About the only technological damnations that grind the doctor‘s gears more than “Big Data” are Mobile, Apps, or The Cloud (which may be the worst damnation of them all).
So why is this a damnation? Besides the facts that “big data” is not new and the term “data scientist” is bullish!t? Let’s list a few reasons:
- it’s unnecessary confusion for the sole purpose of
- fear marketing and
- labour cost inflation.
Let’s take each of these one by one.
Big Data is NOT new
We’ve always had more data than we could fit in memory, or even on a hard disk. When the doctor was getting his degrees back in the early 90’s, he was focussing on (multi-dimensional) data structures, algorithms, and computational geometry (which are the fundamental computer science and mathematics theories that underlie databases, analytics, and optimization) and when he was designing structures and algorithms to process this data efficiently and effectively, and studying their ability to scale, he regularly ran into the problem of not having enough memory to fit all of the data in memory that he wanted (to study large scale applications) or not enough disk space to store everything he wanted (and support swap files). Physicists, (GIS) engineers, operations researchers, etc. always had (access to) more data than they could work with at any one time or even fit on a single machine. Nothing has changed. Yes it is true that we can collect data faster than ever with so many devices with microprocessors and onboard memory collecting data every second, but it’s also true that hard drives and memory have scaled. Back in the day, the doctor‘s first PC had a 10 GB hard drive and 1 MB of RAM (and that was a lot). Now, the doctor‘s three-year old mid-end laptop has 8 GB of RAM and a 500 GB hard drive (and the average server has 256 GB, or more, of RAM and a few terabytes of hard drive space).

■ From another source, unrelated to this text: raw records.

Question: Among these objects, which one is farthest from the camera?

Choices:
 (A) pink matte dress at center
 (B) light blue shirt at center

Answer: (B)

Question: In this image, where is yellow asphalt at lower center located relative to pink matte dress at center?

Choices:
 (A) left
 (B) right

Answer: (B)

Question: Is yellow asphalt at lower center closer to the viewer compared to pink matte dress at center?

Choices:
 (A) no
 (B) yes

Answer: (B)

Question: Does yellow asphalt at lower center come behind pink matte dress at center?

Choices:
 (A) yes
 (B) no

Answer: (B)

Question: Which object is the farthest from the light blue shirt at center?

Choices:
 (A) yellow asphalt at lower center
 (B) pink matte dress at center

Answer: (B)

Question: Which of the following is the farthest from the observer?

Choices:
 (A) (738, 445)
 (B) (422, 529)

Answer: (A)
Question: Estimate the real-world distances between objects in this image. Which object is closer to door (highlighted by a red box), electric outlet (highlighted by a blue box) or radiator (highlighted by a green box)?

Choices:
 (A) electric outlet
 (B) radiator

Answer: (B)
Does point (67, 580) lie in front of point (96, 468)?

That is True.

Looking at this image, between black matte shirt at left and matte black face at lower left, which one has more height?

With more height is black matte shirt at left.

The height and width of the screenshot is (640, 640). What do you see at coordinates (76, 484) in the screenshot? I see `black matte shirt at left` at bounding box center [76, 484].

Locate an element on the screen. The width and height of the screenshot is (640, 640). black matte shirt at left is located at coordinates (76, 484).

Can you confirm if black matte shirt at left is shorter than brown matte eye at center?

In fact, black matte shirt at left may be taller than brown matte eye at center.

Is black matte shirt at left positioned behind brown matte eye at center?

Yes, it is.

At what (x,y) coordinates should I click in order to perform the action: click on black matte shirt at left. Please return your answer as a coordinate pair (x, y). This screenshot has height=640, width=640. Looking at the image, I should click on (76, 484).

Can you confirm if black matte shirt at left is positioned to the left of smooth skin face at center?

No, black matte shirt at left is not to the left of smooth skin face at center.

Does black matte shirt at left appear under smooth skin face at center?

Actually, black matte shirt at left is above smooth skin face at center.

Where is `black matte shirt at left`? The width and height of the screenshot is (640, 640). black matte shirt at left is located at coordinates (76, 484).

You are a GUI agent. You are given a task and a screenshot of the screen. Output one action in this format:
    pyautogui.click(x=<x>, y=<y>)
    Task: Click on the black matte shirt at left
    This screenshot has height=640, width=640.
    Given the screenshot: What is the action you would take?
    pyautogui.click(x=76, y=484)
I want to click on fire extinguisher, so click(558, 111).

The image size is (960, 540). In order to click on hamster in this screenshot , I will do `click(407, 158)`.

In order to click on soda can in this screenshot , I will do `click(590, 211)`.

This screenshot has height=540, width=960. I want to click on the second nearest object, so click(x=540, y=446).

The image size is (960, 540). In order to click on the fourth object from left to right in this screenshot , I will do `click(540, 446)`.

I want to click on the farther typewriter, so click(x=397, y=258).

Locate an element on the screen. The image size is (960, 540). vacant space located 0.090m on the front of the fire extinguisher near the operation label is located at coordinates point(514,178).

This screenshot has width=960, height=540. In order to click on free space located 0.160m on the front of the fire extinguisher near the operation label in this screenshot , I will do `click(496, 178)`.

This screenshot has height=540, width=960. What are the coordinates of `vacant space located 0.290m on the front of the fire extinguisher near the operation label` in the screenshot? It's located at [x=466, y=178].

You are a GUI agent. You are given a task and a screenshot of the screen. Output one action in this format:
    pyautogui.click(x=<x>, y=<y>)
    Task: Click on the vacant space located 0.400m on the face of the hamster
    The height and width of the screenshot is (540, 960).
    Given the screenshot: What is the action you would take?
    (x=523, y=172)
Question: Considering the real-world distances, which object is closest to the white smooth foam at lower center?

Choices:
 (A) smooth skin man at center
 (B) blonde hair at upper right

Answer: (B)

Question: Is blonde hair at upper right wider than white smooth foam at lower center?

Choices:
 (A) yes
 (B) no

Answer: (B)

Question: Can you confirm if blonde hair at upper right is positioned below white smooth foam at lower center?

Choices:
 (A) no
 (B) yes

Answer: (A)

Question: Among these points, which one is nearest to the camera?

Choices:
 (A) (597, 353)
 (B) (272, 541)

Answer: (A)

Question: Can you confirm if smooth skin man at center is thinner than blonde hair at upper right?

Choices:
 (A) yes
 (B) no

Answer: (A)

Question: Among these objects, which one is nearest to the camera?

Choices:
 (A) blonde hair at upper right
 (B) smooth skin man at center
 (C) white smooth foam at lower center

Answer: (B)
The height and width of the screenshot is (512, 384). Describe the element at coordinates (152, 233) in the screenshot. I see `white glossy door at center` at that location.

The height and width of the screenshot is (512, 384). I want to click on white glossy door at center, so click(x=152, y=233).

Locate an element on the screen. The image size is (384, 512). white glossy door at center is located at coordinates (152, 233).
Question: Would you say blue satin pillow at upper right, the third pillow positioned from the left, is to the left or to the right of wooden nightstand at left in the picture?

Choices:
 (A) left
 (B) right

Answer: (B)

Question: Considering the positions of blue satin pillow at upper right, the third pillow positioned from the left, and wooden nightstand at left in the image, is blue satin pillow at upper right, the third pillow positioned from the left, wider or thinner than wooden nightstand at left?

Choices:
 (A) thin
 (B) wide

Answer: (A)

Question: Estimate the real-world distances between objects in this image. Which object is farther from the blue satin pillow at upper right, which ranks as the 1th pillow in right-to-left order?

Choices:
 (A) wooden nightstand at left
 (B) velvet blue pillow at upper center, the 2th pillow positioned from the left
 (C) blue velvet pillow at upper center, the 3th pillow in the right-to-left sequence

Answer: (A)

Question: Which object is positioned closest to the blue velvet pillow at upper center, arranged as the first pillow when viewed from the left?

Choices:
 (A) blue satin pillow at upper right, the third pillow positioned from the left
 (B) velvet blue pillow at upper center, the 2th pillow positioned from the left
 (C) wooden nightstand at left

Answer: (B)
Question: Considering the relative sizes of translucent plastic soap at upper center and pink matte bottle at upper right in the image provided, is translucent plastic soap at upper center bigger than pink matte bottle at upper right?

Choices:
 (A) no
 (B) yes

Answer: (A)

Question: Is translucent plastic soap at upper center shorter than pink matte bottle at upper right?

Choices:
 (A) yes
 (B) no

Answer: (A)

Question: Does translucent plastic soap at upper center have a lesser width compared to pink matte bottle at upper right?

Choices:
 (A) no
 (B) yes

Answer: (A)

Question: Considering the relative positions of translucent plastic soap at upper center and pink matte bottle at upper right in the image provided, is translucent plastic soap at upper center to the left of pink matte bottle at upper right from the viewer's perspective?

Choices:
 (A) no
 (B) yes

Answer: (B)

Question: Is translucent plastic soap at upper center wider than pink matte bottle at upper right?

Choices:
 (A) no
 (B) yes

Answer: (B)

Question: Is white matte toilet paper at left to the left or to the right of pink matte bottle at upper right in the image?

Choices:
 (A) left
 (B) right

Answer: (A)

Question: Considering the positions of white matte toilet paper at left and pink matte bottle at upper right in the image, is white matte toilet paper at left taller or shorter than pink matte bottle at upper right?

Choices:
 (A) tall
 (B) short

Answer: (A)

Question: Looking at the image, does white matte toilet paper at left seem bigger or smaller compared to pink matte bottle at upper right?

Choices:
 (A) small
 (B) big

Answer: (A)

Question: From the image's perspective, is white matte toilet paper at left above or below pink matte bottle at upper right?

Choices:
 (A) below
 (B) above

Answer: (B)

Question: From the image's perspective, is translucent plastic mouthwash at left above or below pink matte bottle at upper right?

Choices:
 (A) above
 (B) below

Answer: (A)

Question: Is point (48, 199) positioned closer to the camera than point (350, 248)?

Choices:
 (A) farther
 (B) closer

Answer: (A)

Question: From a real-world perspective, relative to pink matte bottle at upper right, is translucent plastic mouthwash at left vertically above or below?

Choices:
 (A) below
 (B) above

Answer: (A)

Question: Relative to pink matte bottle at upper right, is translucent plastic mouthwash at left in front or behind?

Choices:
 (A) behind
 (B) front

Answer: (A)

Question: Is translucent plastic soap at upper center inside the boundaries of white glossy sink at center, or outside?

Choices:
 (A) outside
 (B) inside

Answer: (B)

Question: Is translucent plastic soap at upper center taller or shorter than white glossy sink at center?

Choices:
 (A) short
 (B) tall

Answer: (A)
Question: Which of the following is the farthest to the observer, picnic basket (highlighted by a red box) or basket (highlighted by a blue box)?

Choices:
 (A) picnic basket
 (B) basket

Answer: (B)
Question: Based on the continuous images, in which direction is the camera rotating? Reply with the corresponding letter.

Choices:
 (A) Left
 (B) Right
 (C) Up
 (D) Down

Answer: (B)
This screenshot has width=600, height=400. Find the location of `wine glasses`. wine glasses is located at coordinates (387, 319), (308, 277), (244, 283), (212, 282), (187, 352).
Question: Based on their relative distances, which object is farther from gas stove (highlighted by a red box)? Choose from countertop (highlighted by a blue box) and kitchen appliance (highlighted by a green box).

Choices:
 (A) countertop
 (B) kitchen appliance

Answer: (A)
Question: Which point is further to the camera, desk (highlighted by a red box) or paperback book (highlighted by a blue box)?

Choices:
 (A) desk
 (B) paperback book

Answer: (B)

“Data” Scientist is a bullsh!t term
Pardon my language, but what the hell is a “data” scientist. Don’t you understand that every scientist is a “data” scientist. All scientists collect data, analyze data, interpolate data, make hypotheses on data, and collect more data to test those hypotheses. All scientists do this, no exceptions. Some, such as statisticians or computer scientists, focus more on data analysis and interpretation than others, but they are not a “data” scientist. They are a statistician or a computer scientist.
Unnecessary Confusion
Pretty much everyone who uses “big data” or “data scientist” is using it in such a way as to do their best to confuse you to the point where you feel stupid and ask them for help. Help which will cost a small fortune.
Fear Marketing
Most utilization of the terms is designed to not only confuse you, but instill as much fear as possible because it is designed to make you feel like you don’t understand it, but your competitors do and, moreover, if you don’t figure it out fast, your competitors are going to use their understanding to derive insights that these competitors will then use to steal your customers and your marketshare — so you better pay a big fistful of cash to take a ride on the “big data” bandwagon fast, or risk being stranded on the side of a desert road with no horse, no water, and no map.
Labour Cost Inflation
Because the providers who are driving the “big data” bandwagons are driving unnecessary demand for their analysts (which they are calling “data scientists”) through their confusion-based fear marketing, and rapidly reducing availability of those resources (beyond normal utilization of those resources) when they are successful, they are able to unrealistically inflate prices because of the perceived lack of resource supply. Net effect, you pay more for resources you may not even need!
In short, not only is “big data” an eternal damnation (and one that children of the 80’s would proclaim originated on Eternia), but it is a damnation that will be in your face day-in and day-out until the providers find a new fear-driven bandwagon to thrust upon you.